Excerpted text:
3. Most mitochondria are normal
Variation in the mitochondria can have very low heteroplasmy. In fact, the variation “signal” can be comparable to the inherent sequencer noise, but the scientific community tasked us with calling 1% allele fraction sites with as much accuracy as we can. Our pipeline achieves 99% sensitivity at 5% VAF at depths greater than 1000. With depth in the thousands or tens of thousands of reads for most whole genome mitochondrial samples, it should be possible to call most 1% allele fraction sites with high confidence.
4. High depth coverage is a blessing… and a curse
The mitochondrial contig typically has extremely high depth in whole genome sequence data:
around 2000x for a typical blood sample compared to autosomes (typically ~30x coverage). Samples from mitochondria-rich tissues like heart and muscle have even higher depth (e.g. 80,000x coverage). This depth is a blessing for calling low-allele fraction sites with confidence, but can overwhelm computations that use algorithms not designed to handle the large amounts of data that come with this extreme depth.
Solving a geometry problem by realigning twice
We’ve solved the first problem by extracting reads that align to carefully selected NuMT regions and the mitochondria itself, from a whole genome sample. We take these aligned, recalibrated reads and realign them twice: once to the canonical mitochondria reference, and once to a “rotated” mitochondria reference that moves the breakpoint from the control region to the opposite side of the circular contig.

Exercise: Edit the section of the mitochondrial variant-calling text between "Solving a geometry" and "the circular contig.", inclusive, putting "standard" in place of "canonical".

[Extracted records]

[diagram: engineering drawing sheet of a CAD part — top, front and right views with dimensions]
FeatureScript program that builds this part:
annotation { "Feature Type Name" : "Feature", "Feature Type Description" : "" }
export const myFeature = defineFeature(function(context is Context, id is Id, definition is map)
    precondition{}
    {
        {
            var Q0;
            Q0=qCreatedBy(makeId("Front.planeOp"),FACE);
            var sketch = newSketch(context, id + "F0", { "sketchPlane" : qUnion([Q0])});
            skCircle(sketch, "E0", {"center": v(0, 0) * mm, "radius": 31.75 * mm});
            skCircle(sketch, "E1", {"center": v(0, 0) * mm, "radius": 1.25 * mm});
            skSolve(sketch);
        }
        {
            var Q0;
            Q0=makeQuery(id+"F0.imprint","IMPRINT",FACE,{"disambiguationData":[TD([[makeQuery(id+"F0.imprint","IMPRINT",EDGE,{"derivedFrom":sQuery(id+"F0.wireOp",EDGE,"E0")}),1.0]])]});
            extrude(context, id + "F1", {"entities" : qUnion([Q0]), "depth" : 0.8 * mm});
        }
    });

Task result:
Solving a geometry problem by realigning twice
We’ve solved the first problem by extracting reads that align to carefully selected NuMT regions and the mitochondria itself, from a whole genome sample. We take these aligned, recalibrated reads and realign them twice: once to the standard mitochondria reference, and once to a “rotated” mitochondria reference that moves the breakpoint from the control region to the opposite side of the circular contig.